Despite approving the independence law, its text establishes that it will only enter into force if the referendum called for Oct. 1 is held and if the "yes" to independence vote wins.
In that case, an alternative legal framework to the prevailing Spanish one would be created in which Catalonia would become "a legal, democratic and social republic" and whose "head of state" would be the president of the Generalitat, or Parliament.
Passage of the law redoubles the challenge to the Spanish state posed by Catalonia and although no "Catalonian constitution" has been approved, it establishes that the local rules and regulations prevailing in the northeastern region at the time of entry into force of the law will continue, that regional elections would be held and that a constitution would be drafted and ratified by referendum.
Spain's Constitutional Court (TC) on Thursday suspended the law passed by the Catalonian Parliament approving the controversial independence referendum considered unconstitutional by the Spanish state, along with the decree signed by the regional government setting the vote for Oct. 1.
The TC agreed to hear the four appeals by the Spanish government against the regulations on the referendum approved on Wednesday by the independence-minded majority in the Catalonian Parliament and political authorities, a situation that means that the referendum is automatically suspended until the court rules upon the matter.
"What is not legal is not democratic," Premier Mariano Rajoy argued on Thursday in remarks to the press presenting the appeals.
He added that he will defend "the rule of law" and will do everything necessary - "without ruling out anything" - to prevent the secessionist move from going forward.
"In Spain, one may be independence-minded. What may not be done, and will not be done, at least while I am prime minister, is to bypass our democratic norms to achieve it," he asserted.

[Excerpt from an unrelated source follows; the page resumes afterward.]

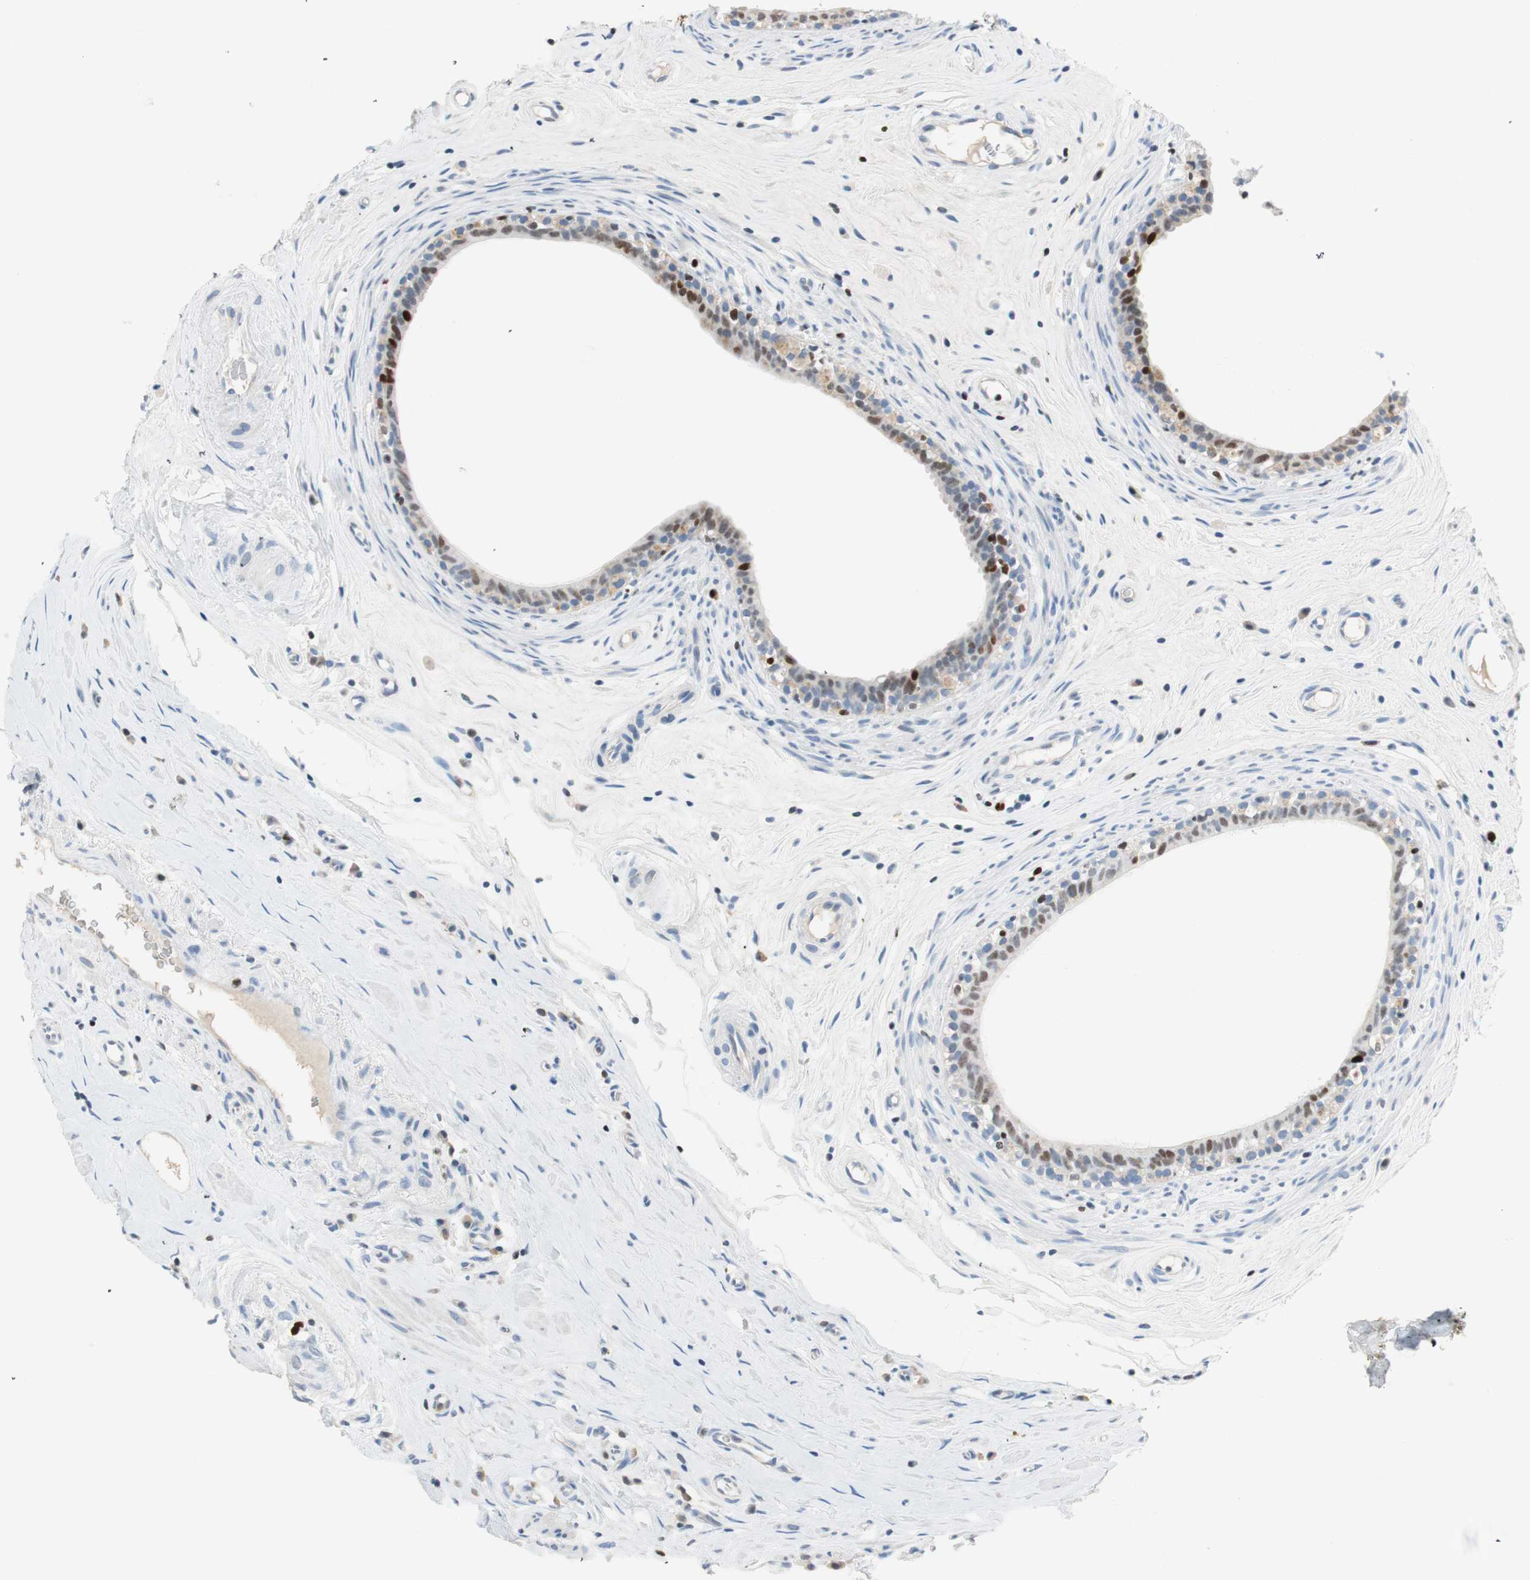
{"staining": {"intensity": "weak", "quantity": "25%-75%", "location": "nuclear"}, "tissue": "epididymis", "cell_type": "Glandular cells", "image_type": "normal", "snomed": [{"axis": "morphology", "description": "Normal tissue, NOS"}, {"axis": "morphology", "description": "Inflammation, NOS"}, {"axis": "topography", "description": "Epididymis"}], "caption": "This photomicrograph demonstrates immunohistochemistry (IHC) staining of unremarkable human epididymis, with low weak nuclear staining in approximately 25%-75% of glandular cells.", "gene": "EZH2", "patient": {"sex": "male", "age": 84}}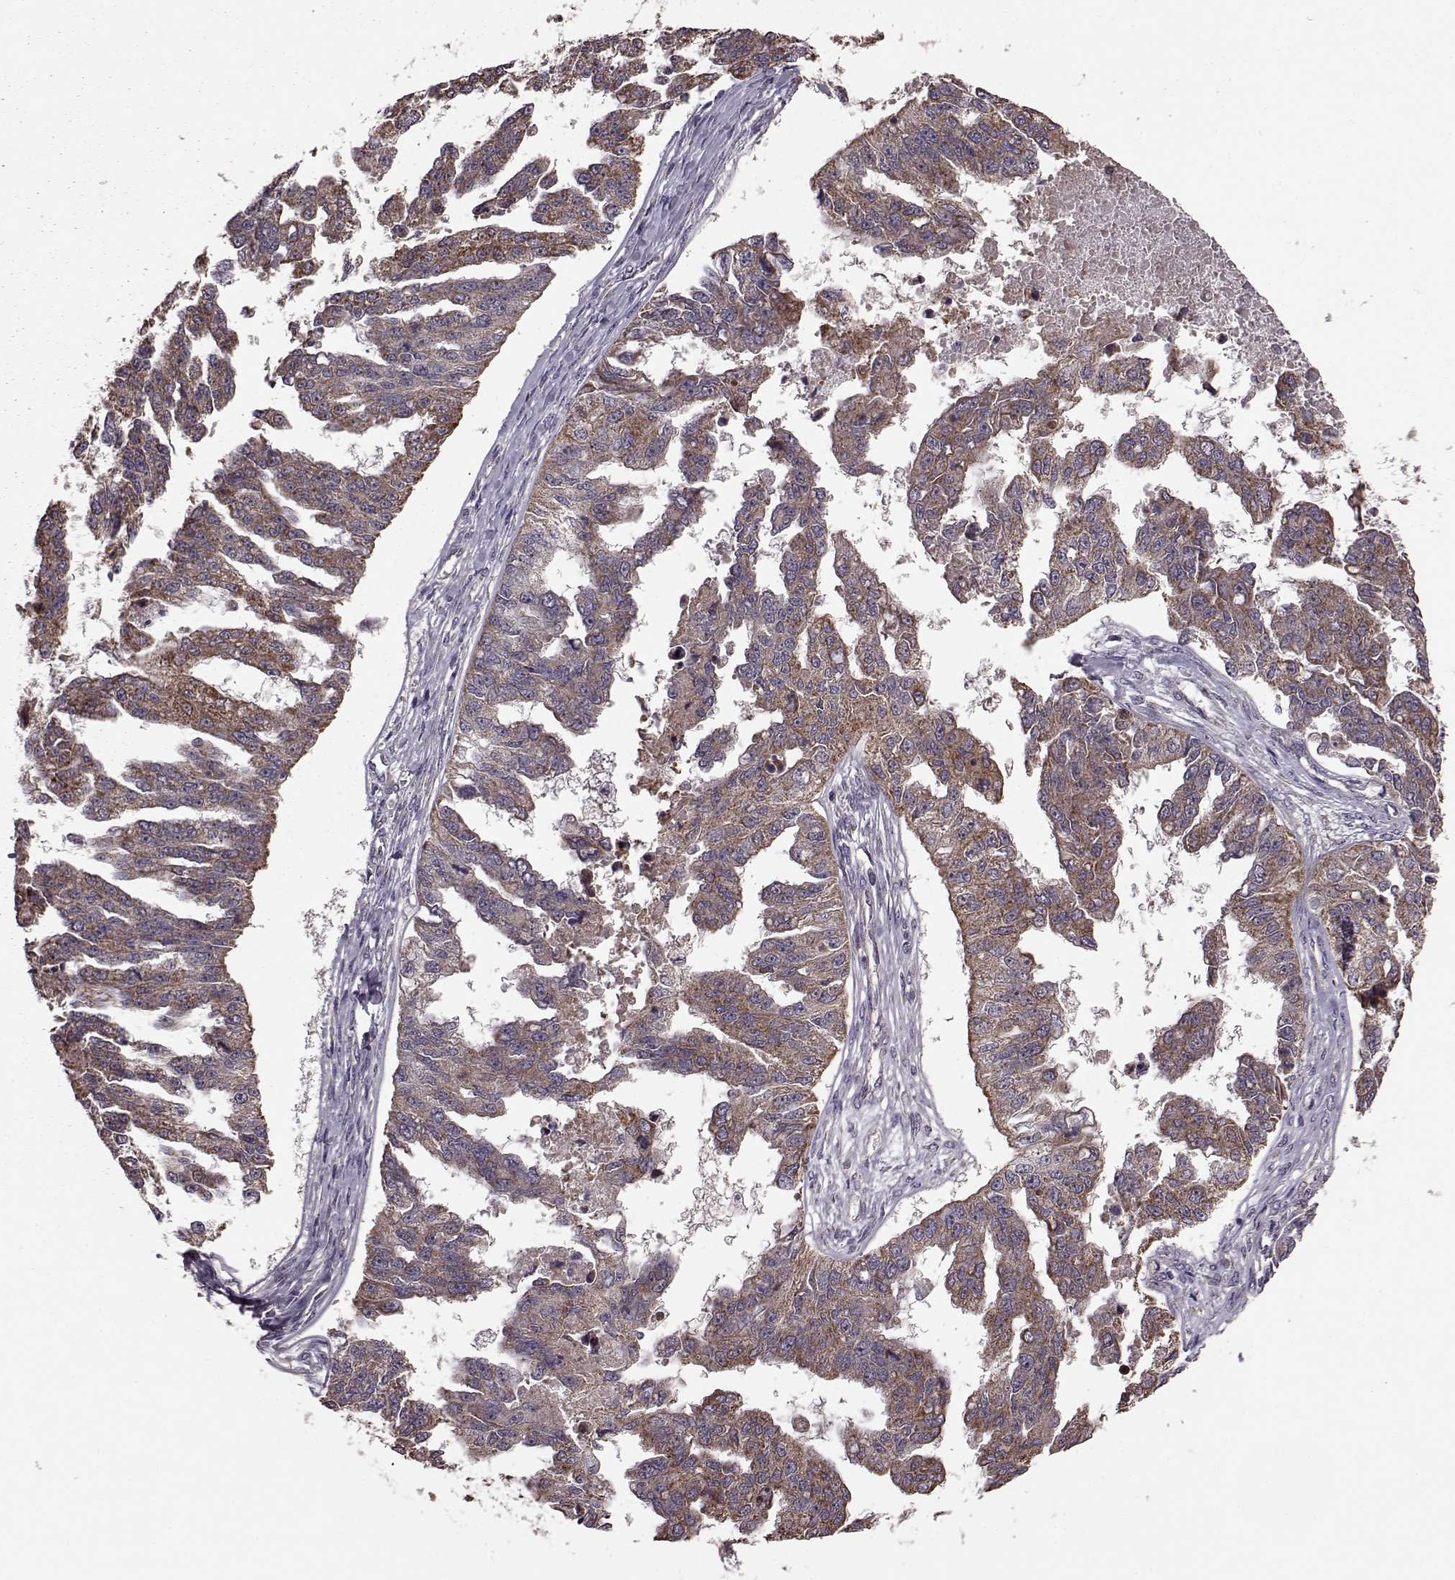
{"staining": {"intensity": "moderate", "quantity": ">75%", "location": "cytoplasmic/membranous"}, "tissue": "ovarian cancer", "cell_type": "Tumor cells", "image_type": "cancer", "snomed": [{"axis": "morphology", "description": "Cystadenocarcinoma, serous, NOS"}, {"axis": "topography", "description": "Ovary"}], "caption": "A high-resolution photomicrograph shows immunohistochemistry (IHC) staining of ovarian serous cystadenocarcinoma, which reveals moderate cytoplasmic/membranous expression in about >75% of tumor cells. The protein of interest is stained brown, and the nuclei are stained in blue (DAB IHC with brightfield microscopy, high magnification).", "gene": "PUDP", "patient": {"sex": "female", "age": 58}}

The Attorney General's Office, meanwhile, announced that a new legal case would be brought against the head of the regional Catalonian government and all its members for approving the controversial independence referendum.
Jose Manuel Maza named Catalonian president Carles Puigdemont and all members of the pro-separatist regional coalition government as implicated in the inquiry less than 24 hours after the autonomous parliament approved the bill paving the way for an independence poll on Oct. 1.
The Catalonian government dismissed Maza's announcement, insisting that it changed absolutely nothing: "We are going to carry on ahead," said regional government spokesman Jordi Turrull.
The Spanish Council of State (CE), the country's top consultative organ, considers the Catalonian law to be unconstitutional "in the highest degree," noting that calling a referendum is the exclusive responsibility of the Spanish state and, thus, neither the Parliament nor the autonomous governments have the authority to do so.